提示文:
+++++

「セレナはすぐにマーガレット・コートの記録を追い抜く」とクリス・エバート
母になったばかりのセレナ・ウイリアムズ(アメリカ)は、もしかすると、今季にもグランドスラム・シングルス最多優勝数の記録「24」を凌ぐのではないかと、クリス・エバート(アメリカ)は予測している。
元世界1位のテニスプレーヤーだったエバートは、また、グランドスラム大会最多優勝数の現記録保持者、マーガレット・コート(オーストラリア)の名は、論議を勃発させた同性愛者の権利に関わる彼女の意見にも関わらず、オーストラリア・オープンのアリーナ(マーガレット・コート・アリーナ)の呼び名として残るべきだと言った。
「マーガレットと彼女の考えには同意できないけれど」と、現ESPNの解説者で、グランドスラム大会シングルスで18度優勝した元名選手のエバートは言った。「スタジアムの名は、彼女のテニスキャリアに敬意を表するものだと思う」。
セレナは来週のWTAツアー大会で、現在保持する「23」のグランドスラム・タイトルとともに、彼女のテニスキャリアを再スタートさせる。彼女は月曜日にニューヨークのマディソン・スクエア・ガーデンでエキシビションマッチをプレーし、それから、1年以上ぶりとなるツアー大会のインディアンウェルズ(BNPパリバ・オープン/WTAプレミア・マンダトリー/3月7〜18日/ハードコート)に出場する。

+++++

元データ:
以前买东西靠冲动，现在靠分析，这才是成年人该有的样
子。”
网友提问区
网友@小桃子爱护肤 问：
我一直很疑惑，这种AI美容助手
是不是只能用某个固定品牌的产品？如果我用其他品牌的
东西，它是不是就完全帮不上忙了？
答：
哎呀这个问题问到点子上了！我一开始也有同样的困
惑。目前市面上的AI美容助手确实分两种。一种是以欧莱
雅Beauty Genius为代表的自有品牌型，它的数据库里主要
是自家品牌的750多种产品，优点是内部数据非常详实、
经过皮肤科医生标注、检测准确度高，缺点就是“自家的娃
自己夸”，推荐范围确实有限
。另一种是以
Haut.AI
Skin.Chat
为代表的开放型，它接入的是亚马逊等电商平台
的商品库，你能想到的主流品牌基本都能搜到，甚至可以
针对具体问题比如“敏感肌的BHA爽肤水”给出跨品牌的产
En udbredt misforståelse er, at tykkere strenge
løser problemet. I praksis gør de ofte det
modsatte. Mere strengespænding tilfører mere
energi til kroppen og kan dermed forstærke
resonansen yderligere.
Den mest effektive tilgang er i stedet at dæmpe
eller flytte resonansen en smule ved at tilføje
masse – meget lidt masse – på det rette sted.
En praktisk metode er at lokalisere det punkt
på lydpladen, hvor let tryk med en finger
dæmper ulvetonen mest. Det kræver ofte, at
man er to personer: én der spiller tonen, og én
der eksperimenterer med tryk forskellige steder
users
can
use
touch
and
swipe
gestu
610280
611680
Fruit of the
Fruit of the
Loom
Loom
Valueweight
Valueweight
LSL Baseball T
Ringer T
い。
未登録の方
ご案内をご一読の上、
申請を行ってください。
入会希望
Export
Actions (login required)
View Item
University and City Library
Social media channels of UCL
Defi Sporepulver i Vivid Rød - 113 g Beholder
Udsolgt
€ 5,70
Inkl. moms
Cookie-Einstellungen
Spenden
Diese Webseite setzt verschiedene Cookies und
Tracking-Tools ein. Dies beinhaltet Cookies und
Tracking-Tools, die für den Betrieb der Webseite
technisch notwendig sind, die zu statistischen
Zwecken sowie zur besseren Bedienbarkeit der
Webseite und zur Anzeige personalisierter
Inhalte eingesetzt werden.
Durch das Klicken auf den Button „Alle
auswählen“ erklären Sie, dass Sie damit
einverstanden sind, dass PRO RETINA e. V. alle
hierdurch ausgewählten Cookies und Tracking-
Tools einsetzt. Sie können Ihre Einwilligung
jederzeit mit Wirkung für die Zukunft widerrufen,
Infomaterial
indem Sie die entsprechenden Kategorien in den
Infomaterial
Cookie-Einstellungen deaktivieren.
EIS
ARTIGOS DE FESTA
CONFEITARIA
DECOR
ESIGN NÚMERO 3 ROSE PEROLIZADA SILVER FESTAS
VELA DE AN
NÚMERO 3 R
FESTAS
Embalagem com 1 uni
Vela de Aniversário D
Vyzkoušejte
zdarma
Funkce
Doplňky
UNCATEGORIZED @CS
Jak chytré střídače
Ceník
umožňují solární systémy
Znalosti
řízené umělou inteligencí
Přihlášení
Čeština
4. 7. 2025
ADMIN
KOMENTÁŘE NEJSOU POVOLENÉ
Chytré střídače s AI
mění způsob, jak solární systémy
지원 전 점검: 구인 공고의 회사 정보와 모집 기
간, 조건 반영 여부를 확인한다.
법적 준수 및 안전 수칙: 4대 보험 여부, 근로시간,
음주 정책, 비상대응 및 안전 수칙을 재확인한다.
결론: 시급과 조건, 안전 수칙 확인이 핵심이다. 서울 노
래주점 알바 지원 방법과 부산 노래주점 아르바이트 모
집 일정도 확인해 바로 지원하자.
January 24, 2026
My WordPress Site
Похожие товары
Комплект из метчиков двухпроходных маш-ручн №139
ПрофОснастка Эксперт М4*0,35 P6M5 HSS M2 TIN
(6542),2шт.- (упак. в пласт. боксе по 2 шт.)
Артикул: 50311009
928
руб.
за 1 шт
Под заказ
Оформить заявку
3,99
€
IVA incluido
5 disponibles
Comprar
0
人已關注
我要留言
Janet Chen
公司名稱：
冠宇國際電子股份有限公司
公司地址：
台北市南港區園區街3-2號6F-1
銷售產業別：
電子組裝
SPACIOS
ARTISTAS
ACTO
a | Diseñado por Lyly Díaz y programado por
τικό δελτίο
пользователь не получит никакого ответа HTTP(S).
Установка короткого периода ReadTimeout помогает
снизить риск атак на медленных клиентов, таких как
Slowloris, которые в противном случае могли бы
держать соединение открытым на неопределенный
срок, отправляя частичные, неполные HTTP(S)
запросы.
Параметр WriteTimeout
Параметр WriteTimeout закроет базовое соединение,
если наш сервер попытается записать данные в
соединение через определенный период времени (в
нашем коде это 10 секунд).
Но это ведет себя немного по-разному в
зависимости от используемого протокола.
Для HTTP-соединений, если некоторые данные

+++++

演習課題:
1. セレナ・ウイリアムズに関する記事では、エバートがマーガレット・コート・アリーナという呼び名を残すべきだと述べています。その理由を、記事の記述に基づいて1〜3文で説明してください。
2. セレナ・ウイリアムズに関する記事を、最後の文の後から書き継いでください。

想定解答:
1. エバートはコートの考えには同意できないとしながらも、スタジアムの名はコートのテニスキャリアに敬意を表するものだと考えています。そのため、同性愛者の権利をめぐるコートの意見が論議を呼んでも、アリーナの呼び名は残すべきだと述べています。

2.
セレナは昨年9月に初子を出産したあと、深刻な健康の問題に対処しなければならず、今年1月の今季最初のグランドスラム、オーストラリアン・オープンに出場することができなかった。
しかし36歳のセレナは、これまで、速やかにグランドスラム・タイトルを獲得し続けてきた。2015年のオーストラリアン・オープンで、エバートとマルチナ・ナブラチロワ(アメリカ)の記録「18」を追い越し、続く3年の間に、さらに4つのタイトルを獲得した。
エバートは、セレナは今季、少なくとも一つグランドスラム・タイトルを獲得できるだろうと考えている。
「できないというほうには賭けられないわ」と彼女は最近、AP通信の電話インタビューに答えた。
「もし彼女がグランドスラムの2大会で優勝したら、私は驚くわね。私は、彼女が1タイトルを獲ることに賭けるでしょう」
エバートは、記録についてはちょっとばかりわかっている人物と言える。
フロリダのテニス一家で育ち、父ジミーにテニスを教えられたエバートは、1972年、17歳のときにプロ転向し、その2年後、フレンチ・オープンとウインブルドンで優勝。そして、あっという間に世界1位となった。
彼女は記録である7度のフレンチ・オープン優勝を遂げ、出場したグランドスラムの56大会のうち52大会で、準決勝進出かそれ以上の成績を挙げた。のちにテニス名誉の殿堂入りした彼女は、ビリー ジーン・キング(アメリカ)の時代と、ナブラチロワ、シュテフィ・グラフ(ドイツ)の時代にまたがった18年のキャリアを通し、シングルスで172タイトル(グランドスラムのシングルス18タイトルを含む)、ダブルスで21タイトル(グランドスラムの女子ダブルス3タイトルを含む)を獲得した。
彼女のキャリアの勝率(90%)は、現世界1位のロジャー・フェデラー(スイス)のそれ(82%)よりも高い。この数字は、1968年にプロテニスの時代が始まってから、男女を通してもっとも高い勝率となっている。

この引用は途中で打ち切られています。